Status Ayah Di Akta Anakku
“Saya terima nikahnya Farasya Nur Apriyanti binti Bapak Toni Hermansyah dengan mas kawin tersebut dibayar tunai.”
“Bagaimana saksi, Sah?”
“Sah.”
“Sah.”
“Alhamdulillah.”
Setetes air mata jatuh membasahi pipi Asha, yang tidak lain adalah mempelai wanita. Entah dia harus bahagia atau sedih. Berbagai perasaan berkecamuk di dalam hatinya. Apalagi saat mendengar rasa syukur yang diucapkan keluarga, semakin menambah perih di hatinya.
Seorang ustaz membaca doa yang ditujukan pada pasangan pengantin, yang baru saja sah menjadi pasangan suami istri. Senyum terukir dari semua keluarga dan juga para tamu yang hadir, tidak terkecuali keluarga pasangan pengantin. Semua orang begitu bahagia, sampai resepsi pun digelar dengan begitu mewahnya di sebuah gedung yang begitu besar. Semuanya menggunakan jasa wedding organizer yang terkenal di kota itu.
Kedua orang tua pasangan pengantin saling berpelukan, mereka terlihat begitu bahagia. Ini adalah keinginannya dari dulu, membuat kedua keluarga menjadi satu. Mereka sudah berjanji satu sama lain akan memperlakukan anak mereka seperti anak sendiri.
Para tamu satu persatu mengucapkan selamat pada kedua pengantin dan juga kedua orang tuanya. Banyaknya tamu membuat Asha dan Aji merasa kelelahan. Namun, keduanya masih tetap harus menjamu tamu yang masih ada. Apalagi kerabat jauh yang sudah lama tidak bertemu.
“Apa kamu lelah? Kalau kamu lelah, biar aku antar ke kamar saja lebih dulu. Nanti aku sendiri yang akan menyambut para tamu,” ucap Aji yang hari ini sudah sah menjadi suami Asha.
“Tidak usah, Mas. Aku tidak apa-apa, aku masih kuat. Lagi pula acaranya juga sebentar lagi akan selesai,” sahut Asha dengan tersenyum meskipun tubuhnya benar-benar sangat lelah. Entah kapan pesta ini akan berakhir.
“Tapi kamu sepertinya sangat kelelahan sekali. Sebaiknya kita istirahat di kamar yang sudah disediakan saja.”
“Sungguh, aku tidak apa-apa.
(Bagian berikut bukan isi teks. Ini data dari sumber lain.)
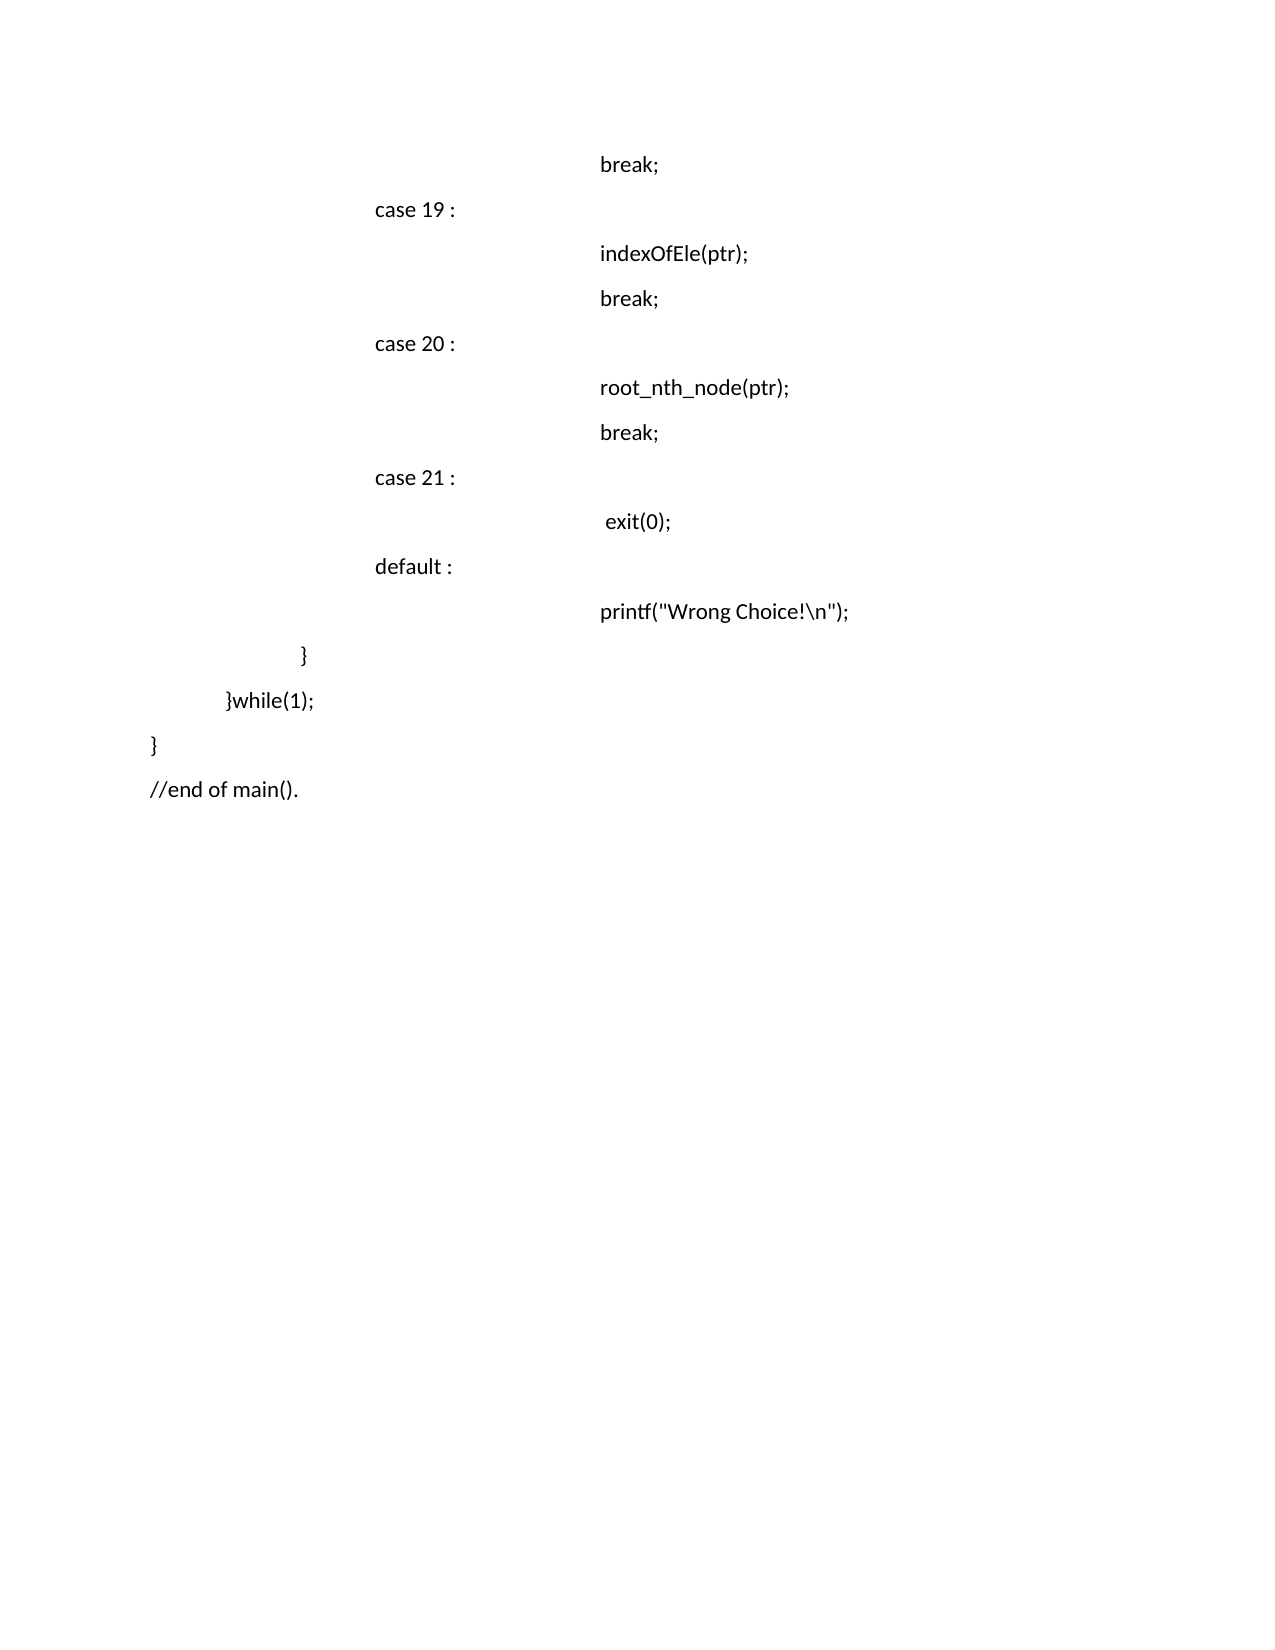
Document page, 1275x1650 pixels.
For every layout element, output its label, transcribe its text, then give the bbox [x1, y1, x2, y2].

Wajar juga, dari pagi kita sudah banyak sekali acara yang dilangsungkan. Ini hanya tinggal sedikit lagi, aku juga nggak enak sama papa dan mama kita kalau pergi begitu saja.”
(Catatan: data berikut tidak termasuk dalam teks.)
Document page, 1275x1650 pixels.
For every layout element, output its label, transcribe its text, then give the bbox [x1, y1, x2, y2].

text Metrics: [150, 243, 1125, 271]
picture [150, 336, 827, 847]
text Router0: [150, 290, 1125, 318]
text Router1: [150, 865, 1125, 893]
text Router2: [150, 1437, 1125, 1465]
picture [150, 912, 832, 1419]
“Ya sudah, kalau begitu. Jika setengah jam lagi tamu juga belum pulang semua, kita kembali saja ke kamar. Aku juga sudah capek,” ucap Aji yang diangguki oleh Asha.
Wanita itu memang sudah sangat lelah, tapi mau bagaimana lagi. Dia juga tidak ingin mengecewakan kedua orang tuanya yang sudah menyiapkan acara sebesar ini. Aji kembali menyambut para tamu yang datang, sesekali pria itu menatap wajah sang istri sambil tersenyum. Dia merasa bahagia akhirnya bisa menikah dengan wanita yang begitu lembut seperti Asha.
Kebanyakan tamu berasal dari kalangan pengusaha, teman Asha hanya beberapa saja. Wanita itu memang sengaja tidak mengundang banyak orang agar tidak terlalu berlebihan. Apalagi sejak dirinya putus dengan kekasihnya, dia semakin menutup diri.
Aji beruntung bisa menikah dengan wanita itu yang memang pilihan orang tua. Dia yakin jika Asha adalah wanita baik dan sholihah. Hingga setengah jam kemudian Mama Tia meminta Aji membawa istrinya ke kamar, karena wanita itu bisa melihat wajah sang menantu yang tampak sangat pucat. Pasti karena kelelahan. Aji yang melihat itu pun juga merasa kasihan pada sang istri. Akhirnya dia membawa wanita itu ke dalam kamar yang sudah disiapkan.
“Mas, apa tidak apa-apa kalau kita meninggalkan pesta?” tanya Asha yang merasa tidak enak saat melihat ke sekeliling masih ada beberapa tamu.
“Tidak apa-apa, lagian juga tinggal sedikit, ada papa dan mama yang pasti akan menghadapinya. Jangan terlalu dipikirkan, ayo kita masuk ke kamar.”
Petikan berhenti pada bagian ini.